Despite the rapidly increasing demand for home care workers, healthcare workers remain among the lowest paid. If Massachusetts wants a stable and capable workforce to support its aging population, it must ensure that these caregivers are licensed with the respect, resources, and career paths they deserve. Obtaining a license is only the first step.
liz friedman
Co-founder and CEO
GPS group peer support
northampton
Safeguards are especially important for behavioral patients
The editorial, “Home care workers should be licensed and regulated,'' highlights the urgent need for stronger standards in home care. Licensing, training, and supervision are all important safeguards, but this article overlooks the population for whom these safeguards are especially important: behavioral health patients living with severe mental illness or complex medical conditions.
As the CEO of a home health agency that serves some of the most vulnerable behavioral health patients in the commonwealth, I realize every day how important proper training and certification is to properly serve this population. Our typical patient is over 50 years old, has 10 to 15 comorbidities, and relies on highly skilled clinicians who can navigate significant medical, behavioral, and social complexities.

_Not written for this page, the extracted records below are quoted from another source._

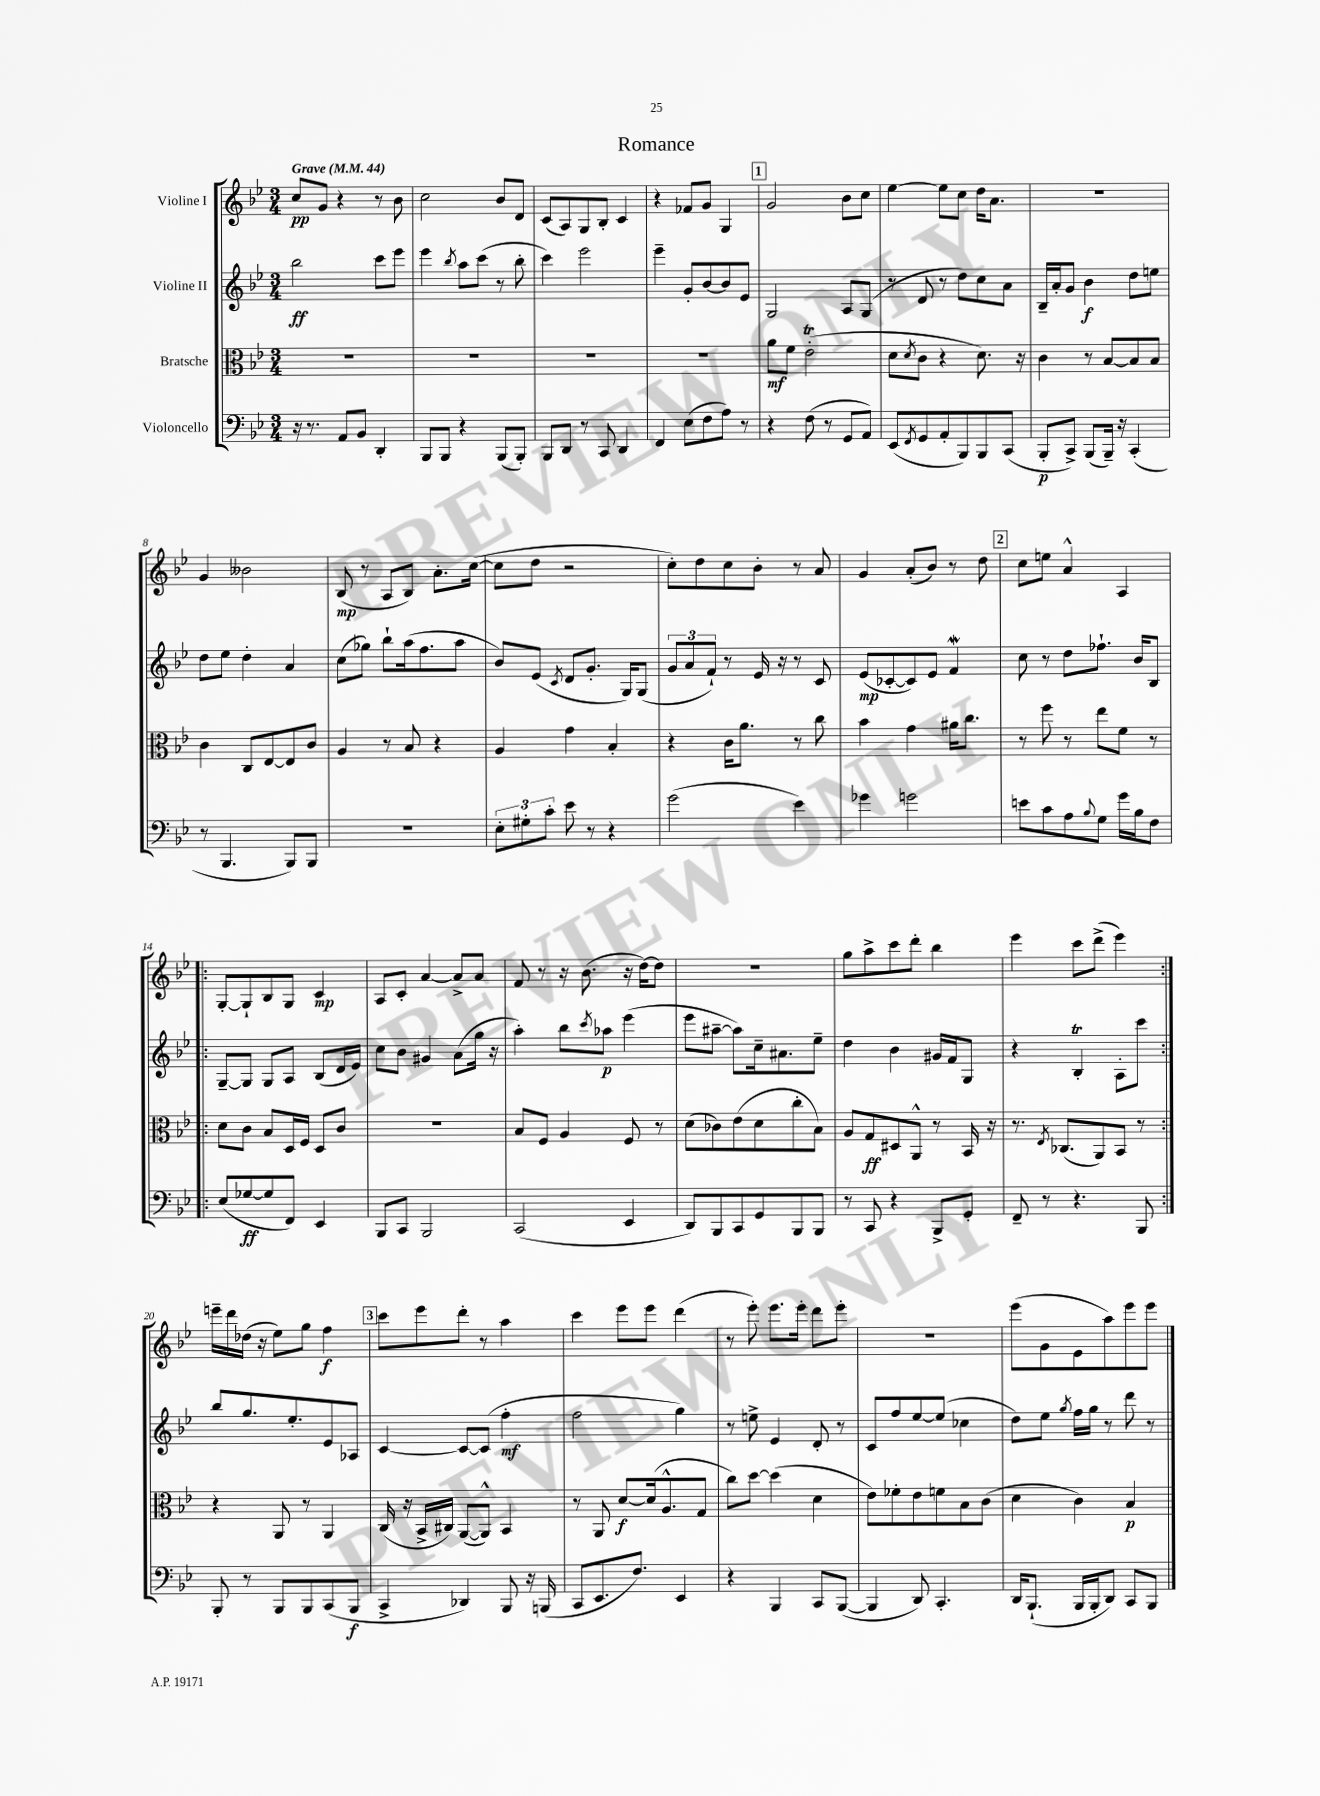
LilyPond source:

\header { title = "Romance" }
<<
\new StaffGroup <<
\new Staff = "s0" \with { instrumentName = "Violine I" } {
    \clef treble \key bes \major \numericTimeSignature \time 3/4 \tempo "Grave" 4 = 44
    c''8\pp g'8 r4 r8 bes'8 |
    c''2 bes'8 d'8 |
    c'8( a8) g8 bes8-. c'4 |
    r4 fes'8 g'8 g4 |
    \mark \markup { \box "1" } g'2 bes'8 c''8 |
    ees''4~ ees''8 c''8 d''16 a'8. |
    R2. |
    g'4 beses'2 |
    bes8\mp( r8 a8 bes8) a'8.-. c''16~( |
    c''8 d''8 r2 |
    c''8-.) d''8 c''8 bes'8-. r8 a'8 |
    g'4 a'8-.( bes'8) r8 d''8 |
    \mark \markup { \box "2" } c''8 e''8 a'4-^ a4 |
    \repeat volta 2 { g8~-. g8-! bes8 g8 c'4\mp |
    a8 c'8-. a'4~ a'8-> a'8 |
    f'8 r8 r16 bes'8.( r16 d''16~) d''8 |
    R2. |
    g''8 a''8-> c'''8 d'''8-. bes''4 |
    ees'''4 c'''8 d'''8->( ees'''4) | }
    e'''16-- d'''16 des''16( r16 ees''8) g''8 f''4\f |
    \mark \markup { \box "3" } c'''8 ees'''8 d'''8-. r8 a''4 |
    c'''4 ees'''8 ees'''8 d'''4( |
    r8 ees'''8-.) ees'''8. ees'''16-. d'''8 ees'''8-. |
    R2. |
    ees'''8( g'8 ees'8 a''8) ees'''8 ees'''8 \bar "|." |
}
\new Staff = "s1" \with { instrumentName = "Violine II" } {
    \clef treble \key bes \major \numericTimeSignature \time 3/4
    bes''2\ff c'''8 ees'''8 |
    ees'''4 \acciaccatura { bes''8 } a''8 c'''8( r8 bes''8-. |
    c'''4) ees'''2 |
    ees'''4-- g'8-. bes'8~ bes'8 ees'8 |
    \mark \markup { \box "1" } g2 a8 g8( |
    r8 d'8 r8 d''8) c''8 a'8 |
    bes16-- a'16-. g'8 bes'4\f d''8 e''8 |
    d''8 ees''8 d''4-. a'4 |
    c''8( ges''8) bes''8-! a''16( f''8. a''8 |
    bes'8) ees'8( \acciaccatura { c'8 } d'8 g'8.-. g16) g8( |
    \tuplet 3/2 { g'8 a'8 f'8-!) } r8 ees'16 r16 r8 c'8 |
    ees'8\mp( ces'8~-. ces'8) ees'8 f'4\mordent |
    \mark \markup { \box "2" } c''8 r8 d''8 fes''8.-! bes'16 bes8 |
    \repeat volta 2 { g8~-- g8 g8 a8 bes8( d'16 ees'16) |
    c''8 bes'8 gis'4 a'8( g''16 r16 |
    a''4-.) bes''8 \acciaccatura { c'''8 } aes''8\p ees'''4( |
    ees'''8 ais''8~-- ais''8) c''16-- ais'8. ees''8-- |
    d''4 bes'4 gis'16 f'16 g8 |
    r4 bes4-.\trill a8-. c'''8 | }
    bes''8 g''8. ees''8.-. ees'8 aes8 |
    \mark \markup { \box "3" } c'4~ c'8~ c'8( f''4-.\mf |
    f''2 g''4) |
    r8 e''8-> ees'4 d'8-. r8 |
    c'8 f''8 ees''8~ ees''8( ces''4 |
    d''8) ees''8 \acciaccatura { g''8 } f''16 g''16 r8 d'''8 r8 \bar "|." |
}
\new Staff = "s2" \with { instrumentName = "Bratsche" } {
    \clef alto \key bes \major \numericTimeSignature \time 3/4
    R2. |
    R2. |
    R2. |
    R2. |
    \mark \markup { \box "1" } a'8\mf f'8 ees'2-.\trill( |
    d'8 \acciaccatura { d'8 } c'8 r4 d'8.) r16 |
    c'4 r8 bes8~ bes8 bes8 |
    c'4 c8 ees8~ ees8 c'8 |
    a4 r8 bes8 r4 |
    a4 g'4 bes4-. |
    r4 c'16 a'8. r8 c''8 |
    bes'4 g'4 ais'16 c''8. |
    \mark \markup { \box "2" } r8 f''8 r8 ees''8 f'8 r8 |
    \repeat volta 2 { d'8 c'8 bes8 d16 f16 d8 c'8 |
    R2. |
    bes8 f8 a4 f8 r8 |
    d'8( ces'8) ees'8( d'8 c''8-. bes8) |
    a8 g8\ff dis8 a,8-^ r8 bes,16 r16 |
    r8. \acciaccatura { ees8 } ces8.( a,8) bes,8 r8 | }
    r4 a,8 r8 a,4 |
    \mark \markup { \box "3" } c16( r16 bes,16-> cis16) a,8~( a,8-^) bes,4 |
    r8 a,8 d'8~\f d'16( a8.-^ g8 |
    c''8) d''8~ d''4( d'4 |
    ees'8) fes'8-. ees'8 f'8 bes8 c'8( |
    d'4 c'4) bes4\p \bar "|." |
}
\new Staff = "s3" \with { instrumentName = "Violoncello" } {
    \clef bass \key bes \major \numericTimeSignature \time 3/4
    r16 r8. a,8 bes,8 d,4-. |
    bes,,8 bes,,8 r4 bes,,8( bes,,8-.) |
    bes,,8 d,8 r8 c,8 d,4 |
    f,4 ees8( f8 a8) r8 |
    \mark \markup { \box "1" } r4 f8( r8 g,8 a,8) |
    ees,8( \acciaccatura { f,8 } g,8 a,8-. bes,,8) bes,,8 c,8( |
    bes,,8-.\p c,8->) bes,,8( bes,,16--) r16 c,4-.( |
    r8 bes,,4. bes,,8) bes,,8 |
    R2. |
    \tuplet 3/2 { ees8-. gis8-. c'8-. } ees'8 r8 r4 |
    g'2( ees'4) |
    ges'4 g'2 |
    \mark \markup { \box "2" } e'8 c'8 a8 \appoggiatura { bes8 } g8 g'16 bes16 f8 |
    \repeat volta 2 { ees8( ges8~\ff ges8 f,8) ees,4 |
    bes,,8 c,8 bes,,2 |
    c,2( ees,4 |
    d,8) bes,,8 c,8 g,8 bes,,8 bes,,8 |
    r8 c,8 r4 bes,,8-> g,8-. |
    f,8-- r8 r4. bes,,8 | }
    bes,,8-. r8 bes,,8 bes,,8 c,8( bes,,8\f |
    \mark \markup { \box "3" } c,4-> des,4) bes,,8 r16 b,,16( |
    c,8 ees,8. f8.) ees,4 |
    r4 bes,,4 c,8 bes,,8~( |
    bes,,4 d,8) c,4.-. |
    d,16 bes,,8.-!( bes,,16 bes,,16-. d,8) c,8 bes,,8 \bar "|." |
}
>>
>>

Poorly trained caregivers are more likely to have patients end up returning to the emergency department, a serious concern given that patients with complex behavioral health conditions represent a relatively small portion of the patient population but account for a significant portion of health care spending. The last thing we want is for our hospitals to take on any further burden.
Without proper care from well-trained and certified clinicians, these people are at increased risk of preventable hospitalizations, poor outcomes, and fragmented care. Lawmakers should act quickly to enact these protections.
joseph mcdonough
Founder and CEO
innovative health
medford
Reforms are implemented, and if they are not implemented, they are meaningless.
Massachusetts prides itself on being a national leader in health care, but it continues to tolerate one of the most dangerous gaps in its long-term care system: a lack of licensing and oversight of private paid home care agencies. Even though more seniors and people with disabilities want to live safely in their homes, states still allow anyone to open a home care agency without the necessary training, background checks, standards, or accountability.
The House of Representatives finally duly passed a bill to create a licensing and regulatory system. But as the Globe editorial points out, passing laws is only half the job. The real failure occurs when states never write the regulations necessary to make the law a reality. That's despite Massachusetts enacting home health agency reforms in 2017 that have yet to be implemented. The Department of Public Health did not issue the necessary regulations.
This is not because it is difficult to regulate. Massachusetts could easily adapt standards already used in 30 states that regulate Medicaid programs and home health care. The Special Committee on Licensing Home Health Care completed its behind-the-scenes work years ago. Failure to act is not a matter of technical complexity, but regulatory abandonment.
If state institutions do nothing, two groups will suffer. One is the vulnerable elderly and people with disabilities who are at risk of receiving incompetent or unsafe care from unvetted workers. and caregivers who are thrown into complex situations without training, support, or protection.
Top home care agencies support this bill because it will level the playing field and eliminate bad actors lurking in an unregulated market. If the Senate passes the bill, the Healey administration would have to do what the Baker administration failed to do: create and enforce regulations without delay.
James A. Lomastro
conway
The author is a member of the Massachusetts Dignity Alliance and worked as a healthcare administrator for 35 years. He had been caring for his parents for 10 years.